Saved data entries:
.....

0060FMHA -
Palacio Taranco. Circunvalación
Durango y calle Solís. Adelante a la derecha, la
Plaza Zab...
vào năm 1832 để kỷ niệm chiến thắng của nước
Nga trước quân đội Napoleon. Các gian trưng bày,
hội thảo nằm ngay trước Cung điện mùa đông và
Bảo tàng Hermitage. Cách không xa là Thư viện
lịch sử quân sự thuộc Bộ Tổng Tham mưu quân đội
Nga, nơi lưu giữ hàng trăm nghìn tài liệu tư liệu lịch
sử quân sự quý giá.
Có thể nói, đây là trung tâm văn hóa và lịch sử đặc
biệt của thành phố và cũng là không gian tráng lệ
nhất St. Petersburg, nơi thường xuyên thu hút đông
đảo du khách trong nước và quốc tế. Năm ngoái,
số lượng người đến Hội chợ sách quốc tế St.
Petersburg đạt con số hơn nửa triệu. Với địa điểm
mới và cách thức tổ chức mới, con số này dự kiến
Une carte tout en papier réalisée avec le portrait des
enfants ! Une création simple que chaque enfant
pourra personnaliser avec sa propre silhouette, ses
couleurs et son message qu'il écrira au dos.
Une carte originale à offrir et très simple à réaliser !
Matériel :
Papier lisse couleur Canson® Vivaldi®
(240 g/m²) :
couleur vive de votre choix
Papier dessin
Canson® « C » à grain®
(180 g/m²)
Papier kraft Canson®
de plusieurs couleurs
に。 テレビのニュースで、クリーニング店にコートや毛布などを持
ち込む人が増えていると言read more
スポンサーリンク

.....

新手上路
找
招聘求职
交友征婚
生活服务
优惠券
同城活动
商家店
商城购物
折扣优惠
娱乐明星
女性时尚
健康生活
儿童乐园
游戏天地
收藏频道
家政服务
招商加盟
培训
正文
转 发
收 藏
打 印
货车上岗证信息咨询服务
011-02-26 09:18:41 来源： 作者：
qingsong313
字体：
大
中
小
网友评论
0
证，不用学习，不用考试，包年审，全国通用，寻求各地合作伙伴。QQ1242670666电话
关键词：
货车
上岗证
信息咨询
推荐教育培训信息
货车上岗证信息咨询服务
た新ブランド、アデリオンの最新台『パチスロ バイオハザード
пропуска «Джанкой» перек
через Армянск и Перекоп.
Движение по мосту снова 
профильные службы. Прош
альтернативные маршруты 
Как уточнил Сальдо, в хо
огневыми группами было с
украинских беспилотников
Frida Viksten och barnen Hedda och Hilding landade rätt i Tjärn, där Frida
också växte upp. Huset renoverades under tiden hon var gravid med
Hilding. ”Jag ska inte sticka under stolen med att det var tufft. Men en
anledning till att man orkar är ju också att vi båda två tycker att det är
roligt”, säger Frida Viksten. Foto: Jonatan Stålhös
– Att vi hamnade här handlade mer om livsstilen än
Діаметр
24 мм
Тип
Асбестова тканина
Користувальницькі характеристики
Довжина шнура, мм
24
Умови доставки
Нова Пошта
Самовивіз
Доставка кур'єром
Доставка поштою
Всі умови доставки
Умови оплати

.....

■ **Your task**: Find each line of the data that contains the string "under", with case counting, and copy those lines.

■ **Answer box**:
också växte upp. Huset renoverades under tiden hon var gravid med
Hilding. ”Jag ska inte sticka under stolen med att det var tufft. Men en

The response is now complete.